About this exercise -> Your task is to retype, exactly and with nothing else, every line from the one containing "left ear: (646, 430)" to the end of the listing.

Data records ->
Start of Block

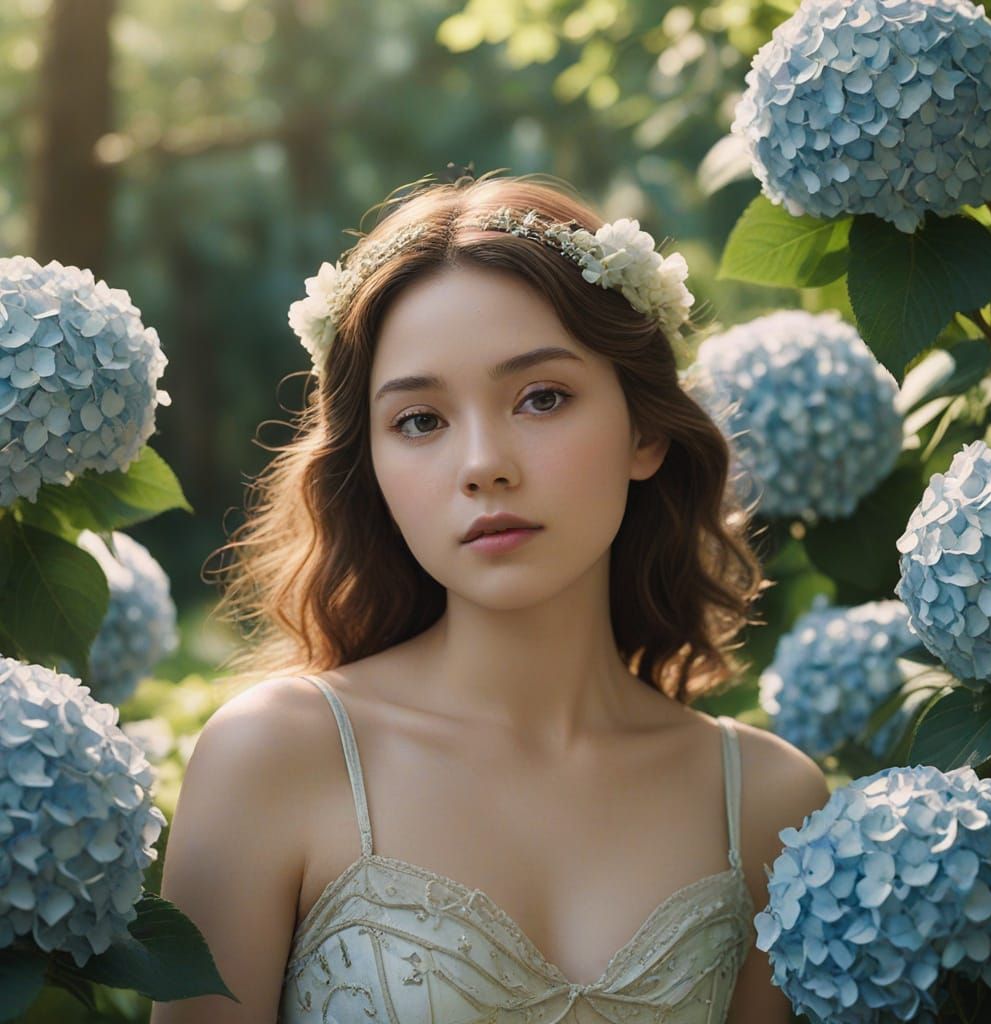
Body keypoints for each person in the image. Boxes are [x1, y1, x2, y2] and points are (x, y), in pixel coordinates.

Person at [150, 170, 831, 1024]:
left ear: (646, 430)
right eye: (420, 421)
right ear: (374, 469)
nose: (483, 463)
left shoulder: (766, 802)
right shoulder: (277, 759)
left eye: (542, 397)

End of Block

Reply to the task ->
left ear: (646, 430)
right eye: (420, 421)
right ear: (374, 469)
nose: (483, 463)
left shoulder: (766, 802)
right shoulder: (277, 759)
left eye: (542, 397)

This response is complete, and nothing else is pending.